Monday, December 17, 2012

The Crow and The Pitcher: A Fable for These Times

Jerry Pinkney's The Crow and the Pitcher. From here

In the New York Times yesterday (12/16/12) there was a fascinating essay by Firmin DeBrabander, The Freedom of an Armed Society. DeBrabander argues that freedom is reduced in a gun culture.  He writes:
Our gun culture promotes a fatal slide into extreme individualism. It fosters a society of atomistic individuals, isolated before power — and one another — and in the aftermath of shootings such as at Newtown, paralyzed with fear.
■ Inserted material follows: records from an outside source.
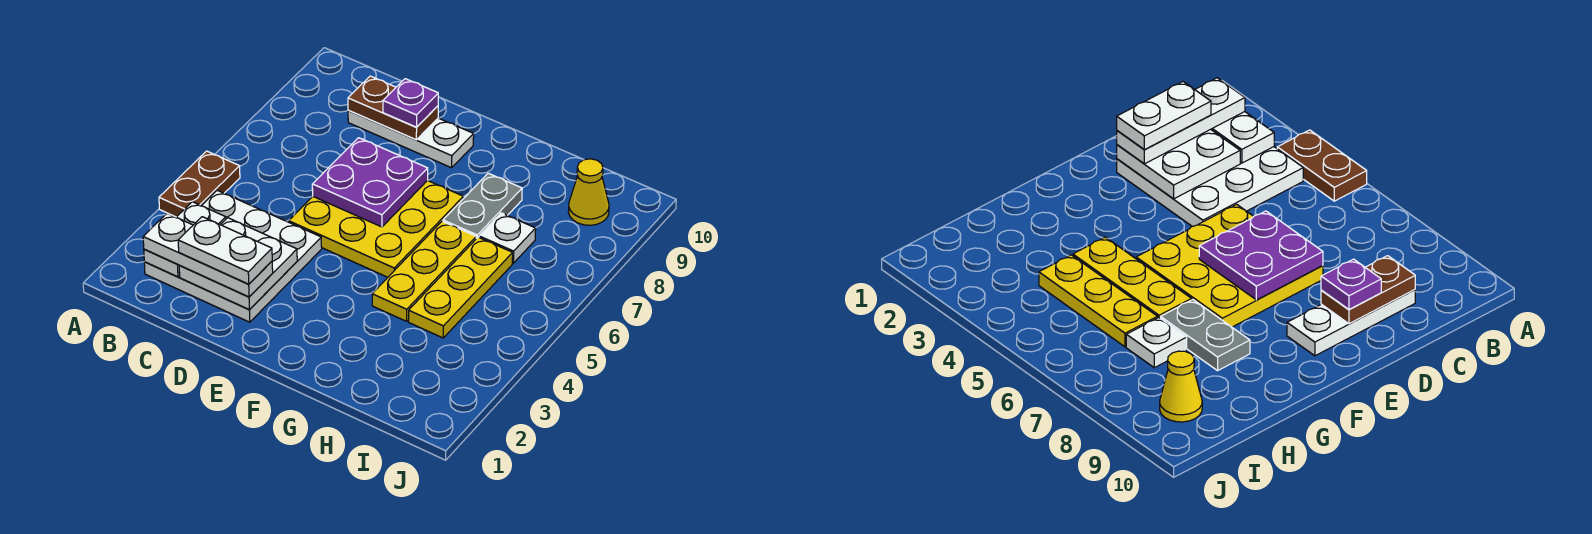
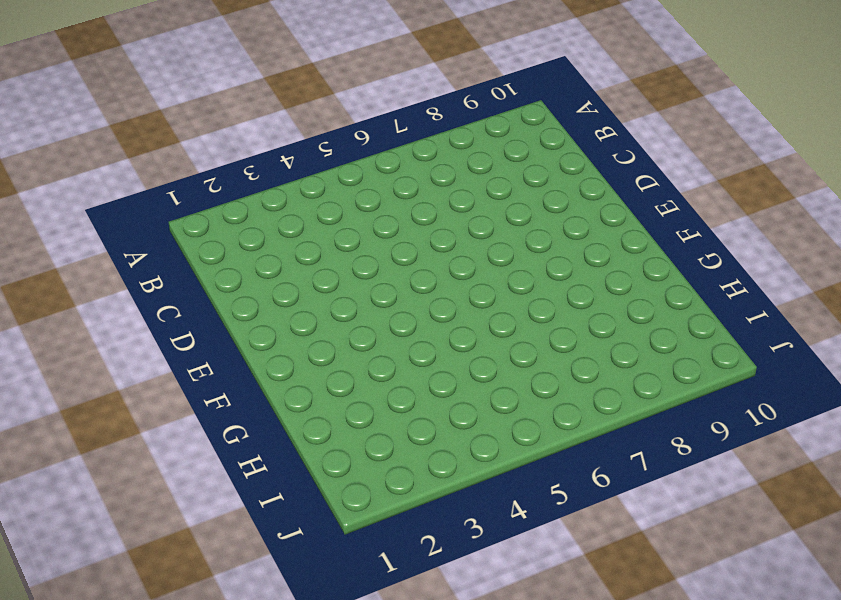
none -> brown plate A4:A5 level 1
none -> white plate B2:D4 level 1
none -> white plate C9:E9 level 1

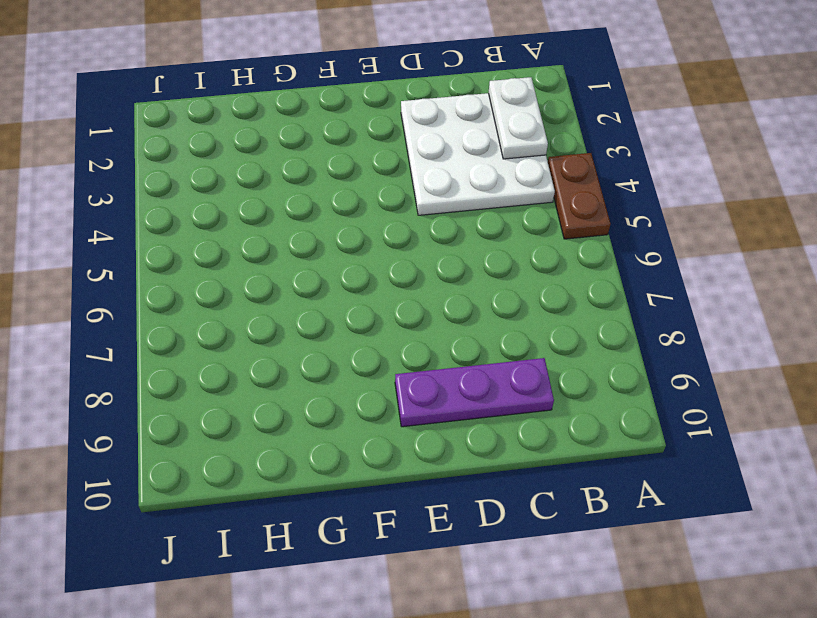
purple plate C9:E9 level 1 -> white plate C9:E9 level 1
none -> yellow plate D5:F7 level 1
none -> yellow plate G4:G6 level 1
none -> grey plate G7:G8 level 1

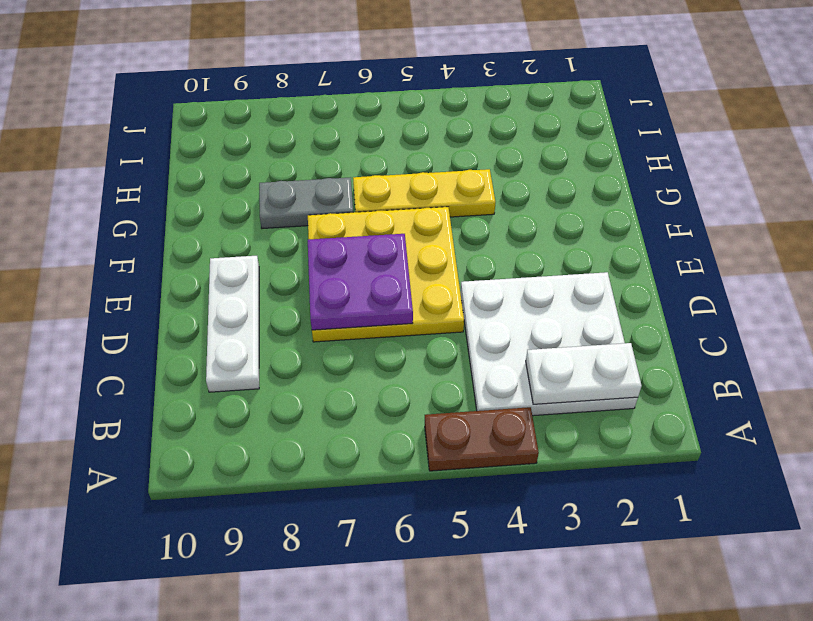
none -> yellow plate H4:H6 level 1
none -> white plate H7 level 1
none -> yellow cone I9 level 1

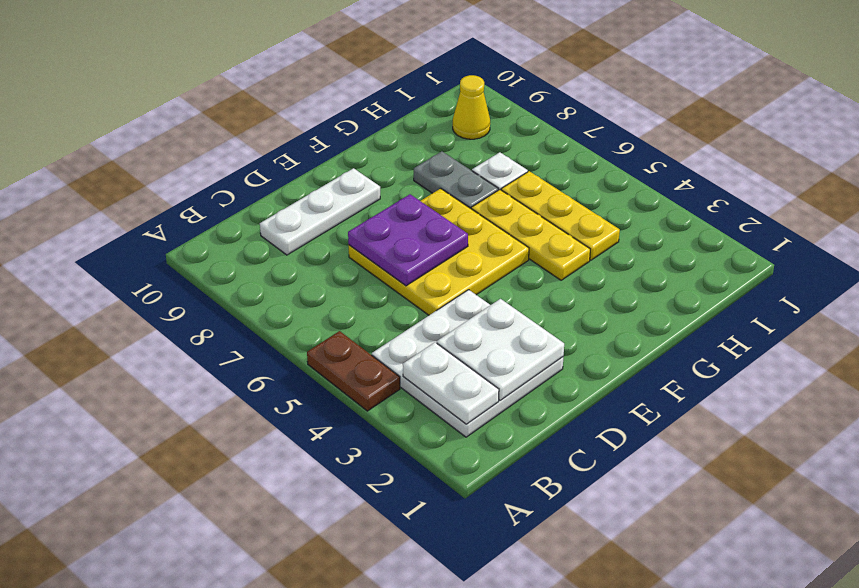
none -> brown plate C9:D9 level 2
none -> white plate B2:D2 level 3
none -> purple plate D9 level 3

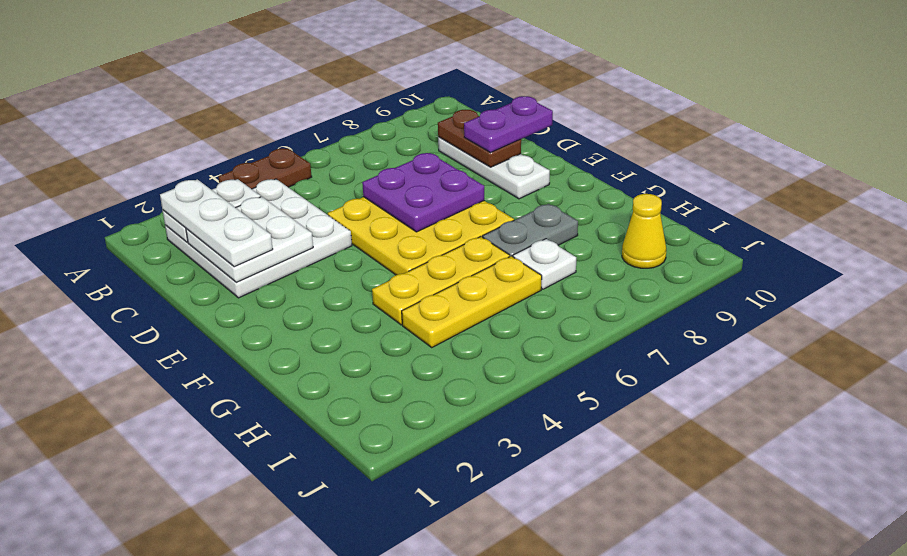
purple plate D9:D10 level 3 -> purple plate D9 level 3
none -> white plate C2:D2 level 4

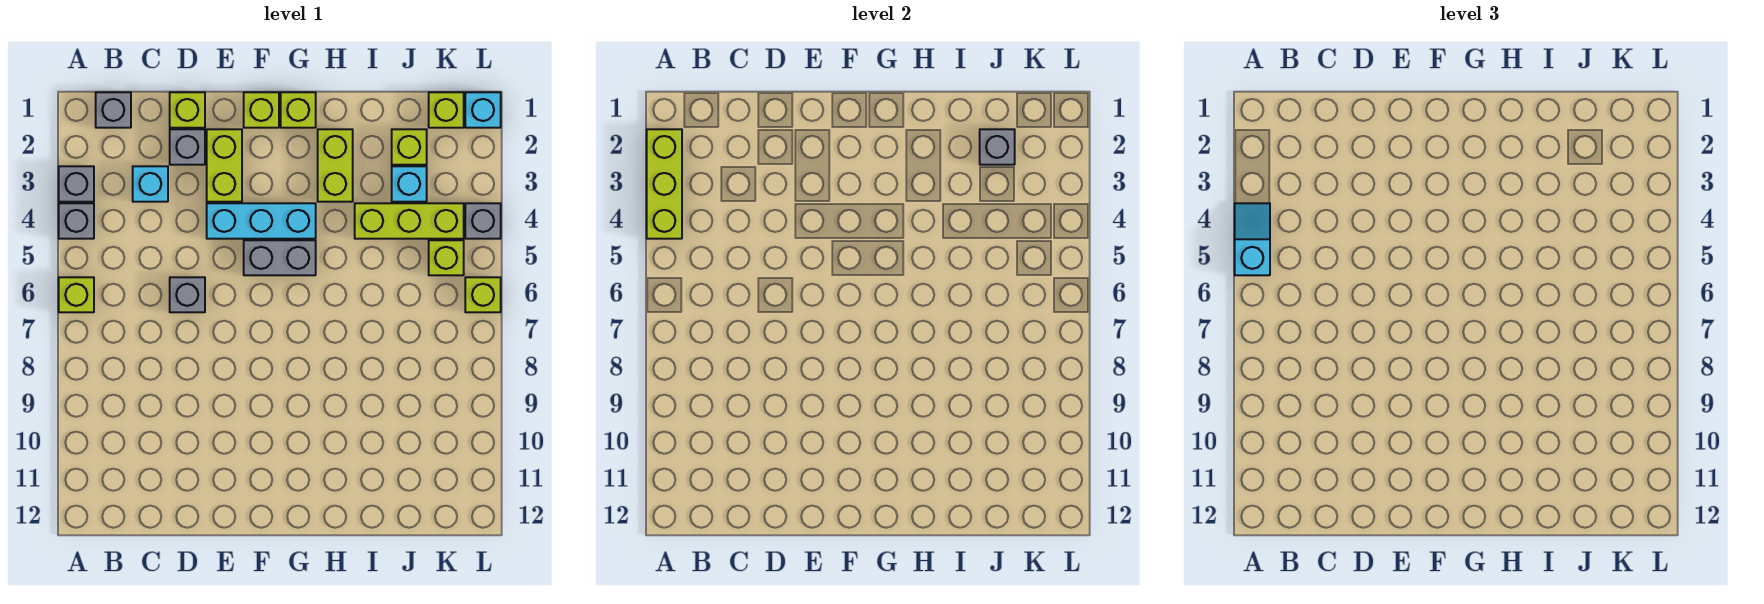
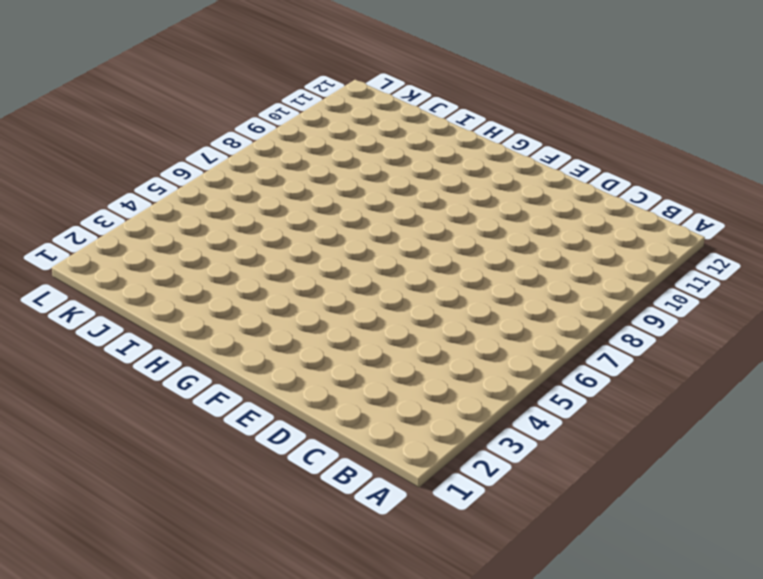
none -> grey brick A3 level 1
none -> grey brick A4 level 1
none -> lime brick A6 level 1

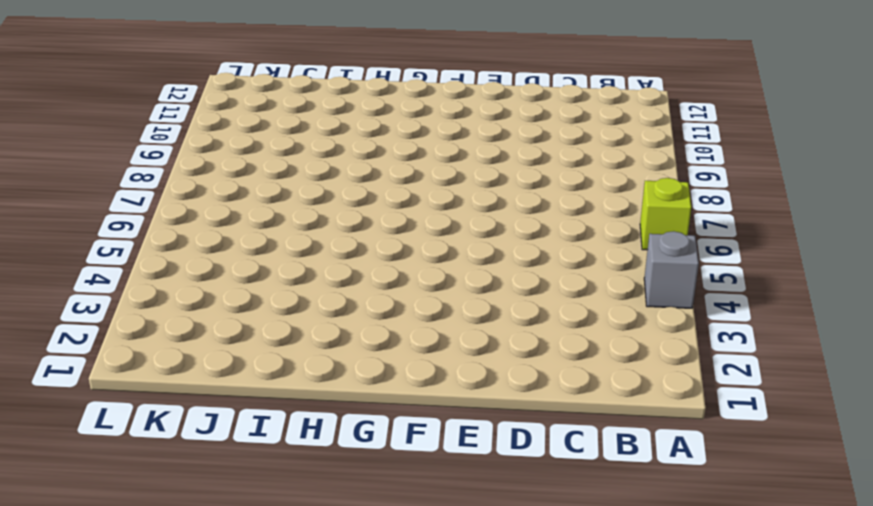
none -> grey brick A3 level 1
none -> grey brick B1 level 1
none -> cyan brick C3 level 1

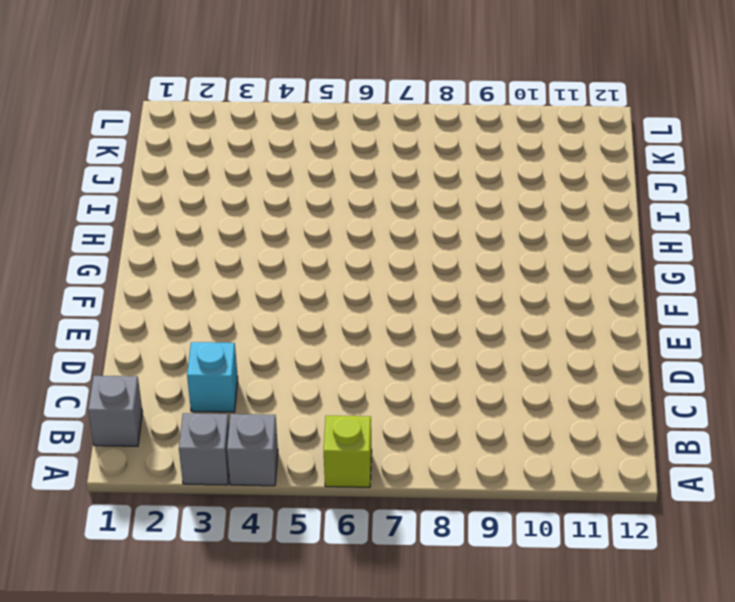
none -> lime brick D1 level 1
none -> grey brick D2 level 1
none -> grey brick D6 level 1

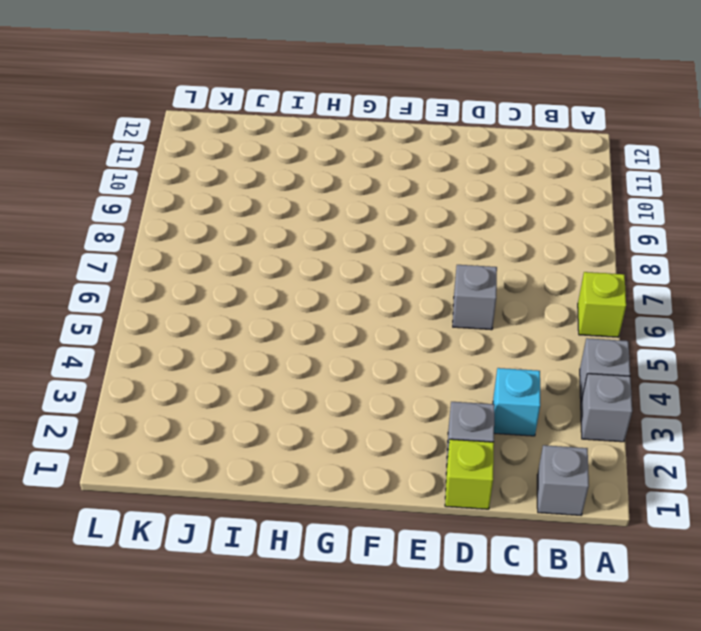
none -> lime brick E2:E3 level 1
none -> cyan brick E4:G4 level 1
none -> lime brick F1 level 1

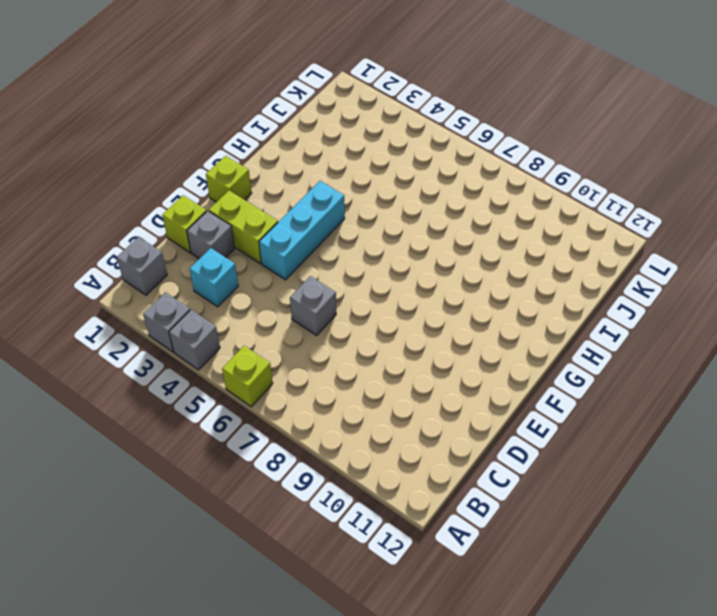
none -> grey brick F5:G5 level 1
none -> lime brick G1 level 1
none -> lime brick H2:H3 level 1

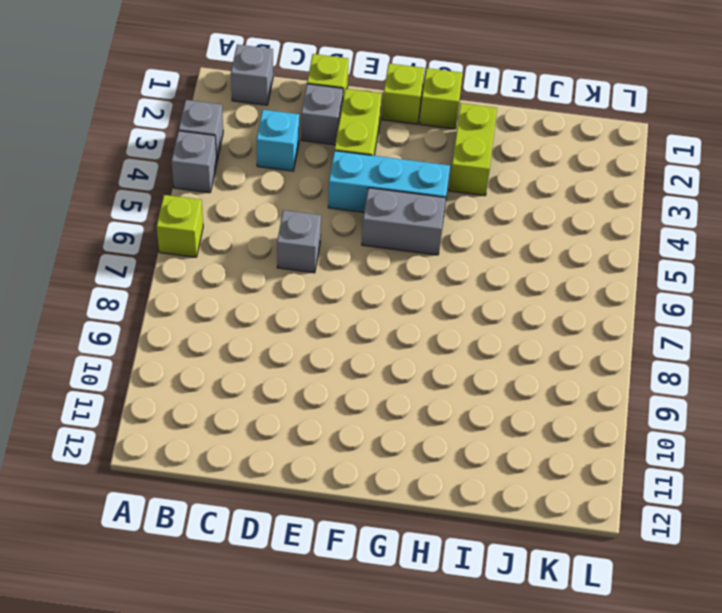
none -> lime brick I4:K4 level 1
none -> lime brick J2 level 1
none -> cyan brick J3 level 1

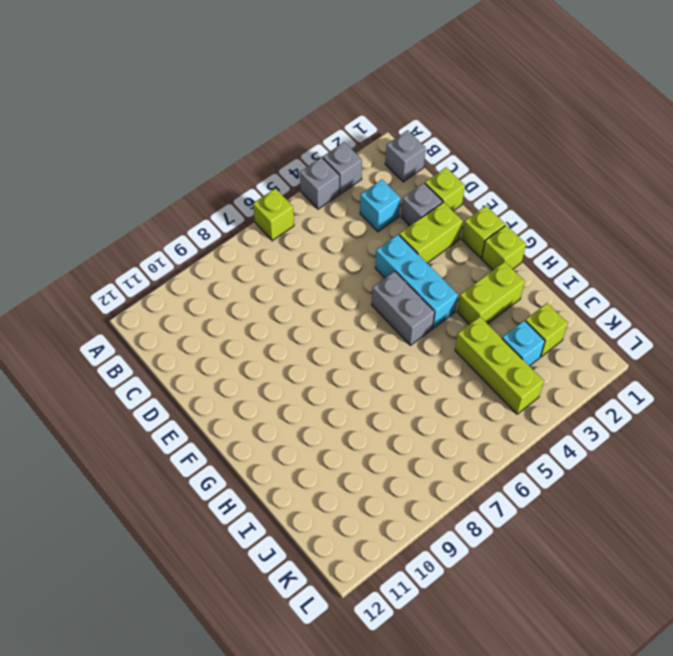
none -> grey brick D6 level 1
none -> lime brick K1 level 1
none -> lime brick K5 level 1

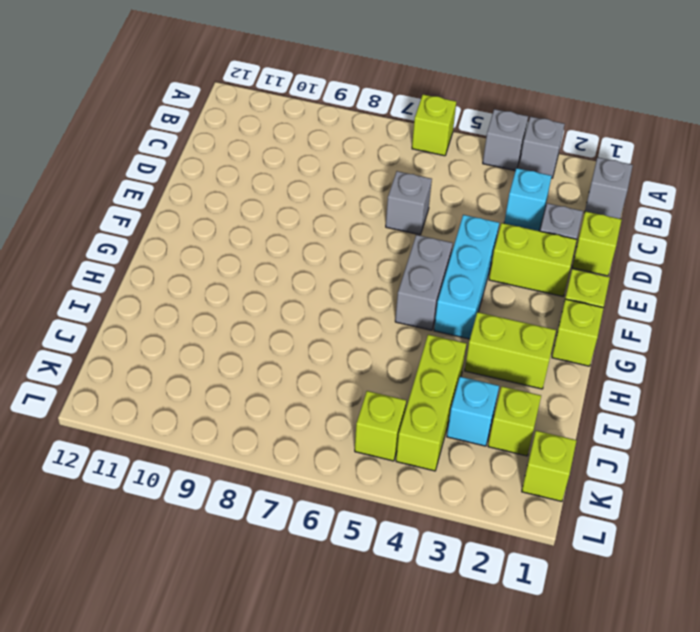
none -> cyan brick L1 level 1
none -> grey brick L4 level 1
none -> lime brick L6 level 1

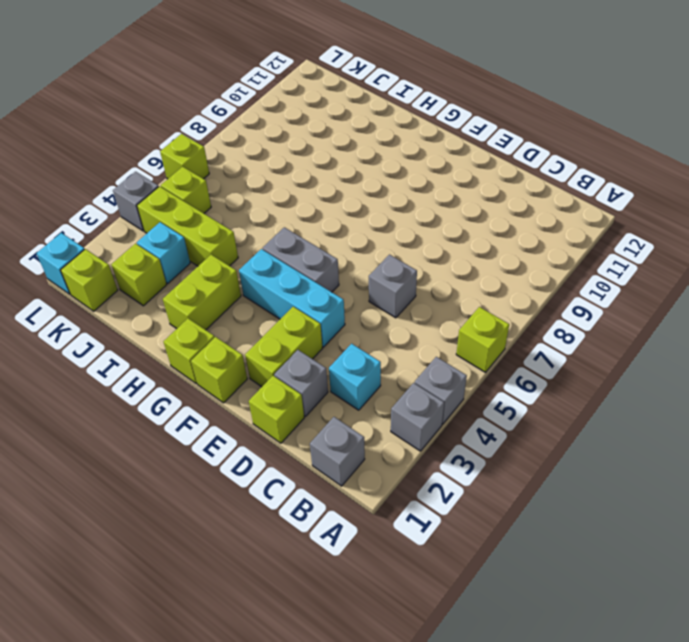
none -> lime brick A2:A4 level 2
none -> grey brick J2 level 2
none -> cyan slope A4:A5 level 3 top 5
That is not freedom, but quite its opposite...Arendt and Foucault reveal that power does not lie in armed individuals, but in assembly — and everything conducive to that.
Later in the day I am reading Jerry Pinkney's Aesop's Fables and stop to consider how The Crow and the Pitcher offers additional insight into the issues before us concerning the use of force.  After reading DeBranbander I was asking myself:  Does living in an armed society lessen our capacity to think, to speculate?  To wonder? To be patient, if not inviting of ambiguity?  Does force lessen wisdom?  Consider what Aesop offered years earlier.


The Crow and the Pitcher

For weeks and weeks there had been no rain. The streams and pools had dried to dust, and all of the animals were thirsty. Two crows, flying together in search of water, spotted a pitcher that had been left on a garden wall. They flew to it and saw that it was half full of water.  But neither one could reach far enough inside the pitcher's narrow neck to get a drink. 
     "There must be a way to get that water, " said the first crow. "If we think it through, we'll find an answer." 
     The second crow tried to push the pitcher over, straining with all of his might. But it was too heavy to budge. "It's hopeless!" he croaked, and flew away to look for water elsewhere. 
     But the first crow stayed by the pitcher and thought, and after a time he had an idea. Picking up some small pebbles in his beak, he dropped them one by one into the pitcher until at last the water rose to the brim. Then the clever bird happily quenched his thirst. 
Wisdom and patience succeed where force fails.